Minister of Interior
- In office 2 December 1951 – 2 April 1952
- President: Celal Bayar
- Prime Minister: Adnan Menderes

Minister of State
- In office 1950 – 9 March 1951
- President: Celal Bayar
- Prime Minister: Adnan Menderes

Personal details
- Born: 1900 Manisa, Aidin vilayet, Ottoman Empire
- Died: 22 October 1978 (aged 77–78) Istanbul, Turkey
- Party: Progressive Republican Party; Democrat Party; Liberty Party; Republican People's Party; Justice Party;
- Alma mater: Halkalı Higher Agriculture School

= Fevzi Lütfi Karaosmanoğlu =

Turkish politician (1900–1978)

Fevzi Lütfi Karaosmanoğlu (1900–1978) was a Turkish landowner, politician, writer and journalist. He was a member of the Parliament for three times in the 1950s and in the early 1960s. He briefly served as the minister of state and minister of interior in the cabinets formed by the Prime Minister Adnan Menderes. Throughout his political career Karaosmanoğlu was part of various political parties.

==Early life and education==
He was born in Manisa in 1900. His family was an influential local dynasty in the region, and the members of the family were ayans, landowners and leaders based in Salihli.

He obtained a degree in agriculture from Halkalı Higher Agriculture School in Istanbul in 1922. During his studies he published articles in Dergâh and Yeni Mecmua magazines.

==Career and activities==
Following his graduation he continued to write for various publications, including Resimli Gazete and Son Telgraf which was started by him and Sadri Ethem, Hüseyin Avni, Suphi Nuri İleri in 1924. In Son Telgraf he had a column entitled "Değil mi?" (Isn't it?). He supported the Progressive Republican Party which was formed in 1924. Due to his opposition to the Republican People's Party (CHP) and the regime he was tried at the Independence Tribunal of Elazığ for three months and was found not guilty on 13 September 1925. Following this incident he briefly wrote for the Güneş newspaper and ended his journalistic activity.
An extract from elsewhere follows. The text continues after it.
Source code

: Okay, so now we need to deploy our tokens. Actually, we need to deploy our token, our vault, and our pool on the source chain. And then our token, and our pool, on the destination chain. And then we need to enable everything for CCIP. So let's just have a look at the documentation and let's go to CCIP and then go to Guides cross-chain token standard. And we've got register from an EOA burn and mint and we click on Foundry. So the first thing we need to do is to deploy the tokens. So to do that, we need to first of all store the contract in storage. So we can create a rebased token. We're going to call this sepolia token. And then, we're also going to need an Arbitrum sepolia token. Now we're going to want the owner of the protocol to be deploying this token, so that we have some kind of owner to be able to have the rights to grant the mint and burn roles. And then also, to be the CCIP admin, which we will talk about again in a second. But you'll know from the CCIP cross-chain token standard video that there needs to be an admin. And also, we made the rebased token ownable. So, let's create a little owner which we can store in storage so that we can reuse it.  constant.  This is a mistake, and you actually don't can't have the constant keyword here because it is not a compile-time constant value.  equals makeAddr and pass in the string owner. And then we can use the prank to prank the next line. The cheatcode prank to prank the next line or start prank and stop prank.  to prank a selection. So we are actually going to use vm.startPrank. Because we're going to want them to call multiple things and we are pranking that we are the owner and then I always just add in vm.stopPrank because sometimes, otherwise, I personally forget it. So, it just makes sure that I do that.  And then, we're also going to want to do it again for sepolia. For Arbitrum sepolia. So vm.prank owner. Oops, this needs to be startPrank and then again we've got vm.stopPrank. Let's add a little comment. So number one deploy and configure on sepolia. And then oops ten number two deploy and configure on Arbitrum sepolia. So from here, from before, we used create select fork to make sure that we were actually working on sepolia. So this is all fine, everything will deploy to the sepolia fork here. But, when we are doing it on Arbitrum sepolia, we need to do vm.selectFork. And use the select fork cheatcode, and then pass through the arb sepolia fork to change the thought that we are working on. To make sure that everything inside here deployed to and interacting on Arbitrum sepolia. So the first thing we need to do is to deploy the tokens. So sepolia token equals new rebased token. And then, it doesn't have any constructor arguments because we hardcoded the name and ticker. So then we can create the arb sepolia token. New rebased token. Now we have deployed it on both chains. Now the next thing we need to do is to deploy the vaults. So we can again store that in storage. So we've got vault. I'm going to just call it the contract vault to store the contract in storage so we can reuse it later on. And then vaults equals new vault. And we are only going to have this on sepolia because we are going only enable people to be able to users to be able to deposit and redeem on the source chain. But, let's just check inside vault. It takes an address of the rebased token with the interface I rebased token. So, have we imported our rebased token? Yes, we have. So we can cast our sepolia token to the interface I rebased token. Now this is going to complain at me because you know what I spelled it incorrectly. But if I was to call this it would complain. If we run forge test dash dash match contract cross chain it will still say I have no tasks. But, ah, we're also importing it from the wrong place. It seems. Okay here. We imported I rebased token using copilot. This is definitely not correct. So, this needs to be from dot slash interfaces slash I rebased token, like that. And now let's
He returned to his hometown in 1927 and was involved in agriculture in his farm in Salihli, Manisa, until the 1940s. Karaosmanoğlu continued to criticize the single-party government through his articles in Vatan during the World War II period. He became a member of the Democrat Party (DP) and ran for a seat from Manisa in the 1946 general election, but did not win the election. He was elected as a member of the DP's executive board in the first congress held in January 1947.

Karaosmanoğlu became a deputy from Manisa for the DP in the 1950 general election. He was made a minister of state to the cabinet led by Adnan Menderes in 1950. He was in charge of the implementation of the Marshall aid. His tenure ended on 9 March 1951. Karaosmanoğlu was appointed minister of interior on 2 December 1951, but he resigned from office on 2 April 1952. He won his seat in the general election held on 2 May 1954. He was dismissed from the DP in October 1955 as a result the conflicts between him and Prime Minister Adnan Menderes. Karaosmanoğlu had been criticizing both Menderes and President Celâl Bayar due their "dictatorial tendencies". Nearly twenty-eight DP members were also removed from the party on the same date.
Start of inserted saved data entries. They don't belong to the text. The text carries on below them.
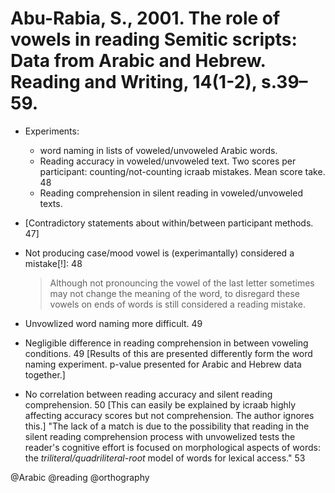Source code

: # Abu-Rabia, S., 2001. The role of vowels in reading Semitic scripts: Data from Arabic and Hebrew. Reading and Writing, 14(1-2), s.39–59.

- Experiments:
    - word naming in lists of voweled/unvoweled Arabic words.
    - Reading accuracy in voweled/unvoweled text. Two scores per participant: counting/not-counting icraab mistakes. Mean score take. 48
    - Reading comprehension in silent reading in voweled/unvoweled  texts.

- [Contradictory statements about within/between participant methods. 47]

- Not producing case/mood vowel is (experimantally) considered a mistake[!]: 48 

    > Although not pronouncing the vowel of the last letter sometimes may not change the meaning of the word, to disregard these vowels on ends of words is still considered a reading mistake.

- Unvowlized word naming more difficult. 49

- Negligible difference in reading comprehension in between voweling conditions. 49 [Results of this are presented differently form the word naming experiment. p-value presented for Arabic and Hebrew data together.]

- No correlation between reading accuracy and silent reading comprehension. 50 [This can easily be explained by icraab highly affecting accuracy scores but not comprehension. The author ignores this.] "The lack of a match is due to the possibility that reading in the silent reading comprehension process with unvowelized tests the reader's cognitive effort is focused on morphological aspects of words: the *triliteral/quadriliteral-root* model of words for lexical access." 53 

@Arabic
@reading
@orthography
Karaosmanoğlu and other former DP politicians established the Liberty Party, and he was elected as its chairman on 22 December 1955. He was one of the signatories of a declaration issued on 4 September 1957 which demanded the detailed inclusion of the fundamental rights and freedoms in the constitution, the establishment of a Constitutional Court and the adoption of the bicameral system. The other signatories of the statement included İsmet İnönü, Turgut Göle, Fuat Arna, Kasım Gülek, Enver Güreli, Ahmet Bilgin, İbrahim Öktem and Nurettin Ardıçoğlu.

Karaosmanoğlu was a deputy candidate for the party from Istanbul in the 1957 general election, but he did not win a seat. Next year the Liberty Party members, including Karaosmanoğlu, joined the CHP. He was elected to the CHP's council in the 14th congress on 12 January 1959 with the highest number of votes.
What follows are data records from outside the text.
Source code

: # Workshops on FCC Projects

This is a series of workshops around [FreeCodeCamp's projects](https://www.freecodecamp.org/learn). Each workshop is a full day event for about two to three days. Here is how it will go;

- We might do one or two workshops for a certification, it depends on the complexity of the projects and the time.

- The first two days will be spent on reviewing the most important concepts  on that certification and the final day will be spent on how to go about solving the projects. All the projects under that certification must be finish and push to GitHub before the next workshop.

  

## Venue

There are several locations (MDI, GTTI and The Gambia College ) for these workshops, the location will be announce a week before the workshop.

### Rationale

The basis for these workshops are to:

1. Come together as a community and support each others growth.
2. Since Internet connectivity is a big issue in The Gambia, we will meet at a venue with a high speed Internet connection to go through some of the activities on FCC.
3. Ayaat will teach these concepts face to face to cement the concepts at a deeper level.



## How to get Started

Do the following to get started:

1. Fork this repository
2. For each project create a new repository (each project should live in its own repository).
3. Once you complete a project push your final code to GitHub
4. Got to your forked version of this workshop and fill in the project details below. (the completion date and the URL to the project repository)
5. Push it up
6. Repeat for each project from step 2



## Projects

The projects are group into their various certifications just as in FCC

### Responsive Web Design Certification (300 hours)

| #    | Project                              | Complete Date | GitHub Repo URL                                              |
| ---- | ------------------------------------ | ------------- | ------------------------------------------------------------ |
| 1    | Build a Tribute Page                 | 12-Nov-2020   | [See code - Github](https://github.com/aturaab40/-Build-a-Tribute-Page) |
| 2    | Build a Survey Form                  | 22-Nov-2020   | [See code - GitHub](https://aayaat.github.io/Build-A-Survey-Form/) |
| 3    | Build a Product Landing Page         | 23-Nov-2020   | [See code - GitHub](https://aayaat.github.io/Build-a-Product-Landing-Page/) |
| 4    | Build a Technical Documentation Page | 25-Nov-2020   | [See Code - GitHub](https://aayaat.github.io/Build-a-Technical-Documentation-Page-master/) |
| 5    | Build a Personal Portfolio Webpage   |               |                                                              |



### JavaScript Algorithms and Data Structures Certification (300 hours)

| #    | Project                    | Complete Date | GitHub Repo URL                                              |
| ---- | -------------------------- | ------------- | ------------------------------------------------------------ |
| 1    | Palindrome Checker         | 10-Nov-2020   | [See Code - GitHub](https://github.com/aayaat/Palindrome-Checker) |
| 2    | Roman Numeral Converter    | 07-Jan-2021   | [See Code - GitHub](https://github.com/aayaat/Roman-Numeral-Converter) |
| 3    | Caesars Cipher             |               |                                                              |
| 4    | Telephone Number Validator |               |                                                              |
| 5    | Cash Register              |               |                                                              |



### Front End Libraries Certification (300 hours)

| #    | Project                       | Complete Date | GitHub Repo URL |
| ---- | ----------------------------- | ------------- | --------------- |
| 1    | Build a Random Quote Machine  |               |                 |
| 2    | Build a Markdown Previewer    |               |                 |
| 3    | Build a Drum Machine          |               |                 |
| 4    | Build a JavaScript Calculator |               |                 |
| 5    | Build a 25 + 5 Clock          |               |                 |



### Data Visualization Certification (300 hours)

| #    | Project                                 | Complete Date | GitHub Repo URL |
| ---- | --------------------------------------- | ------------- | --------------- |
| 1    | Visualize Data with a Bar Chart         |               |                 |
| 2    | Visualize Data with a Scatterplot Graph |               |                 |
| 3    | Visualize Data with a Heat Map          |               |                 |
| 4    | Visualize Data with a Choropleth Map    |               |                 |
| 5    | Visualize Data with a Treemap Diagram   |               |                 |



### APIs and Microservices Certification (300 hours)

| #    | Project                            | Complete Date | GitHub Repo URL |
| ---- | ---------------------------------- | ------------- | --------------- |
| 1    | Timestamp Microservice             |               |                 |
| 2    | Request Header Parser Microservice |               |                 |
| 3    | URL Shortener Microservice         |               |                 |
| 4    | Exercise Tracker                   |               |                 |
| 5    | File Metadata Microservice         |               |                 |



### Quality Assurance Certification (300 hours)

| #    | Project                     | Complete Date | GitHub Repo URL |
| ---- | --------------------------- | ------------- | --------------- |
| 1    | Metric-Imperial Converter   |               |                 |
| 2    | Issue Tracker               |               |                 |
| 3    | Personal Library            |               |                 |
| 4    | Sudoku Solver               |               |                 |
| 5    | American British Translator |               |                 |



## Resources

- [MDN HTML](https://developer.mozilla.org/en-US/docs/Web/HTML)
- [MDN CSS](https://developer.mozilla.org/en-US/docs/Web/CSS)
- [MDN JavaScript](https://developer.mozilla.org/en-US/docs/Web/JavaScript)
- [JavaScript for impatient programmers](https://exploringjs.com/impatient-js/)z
Following the military coup on 27 May 1960 a Constituent Assembly was formed. Karaosmanoğlu was a representative of the CHP at the Assembly in 1961. He was elected as a deputy from Manisa for the CHP in the 1961 general election. He resigned from both the CHP and the Parliament on 4 March 1962 as a result of his conflicts with the CHP leadership. He later supported the Justice Party.

===Views===
Karaosmanoğlu argued that a democratic regime should be established instead of the bureaucratic mentality and government. In response to the demands of religious groups about the establishment of canonical legislation "to mingle religious and worldly affairs" in Turkey he reported in May 1951 that not the faith of Turkish people, but their Turkish character should be supported. He was serving as minister of interior when he made this statement.

==Death==
Karaosmanoğlu died in Istanbul on 22 October 1978.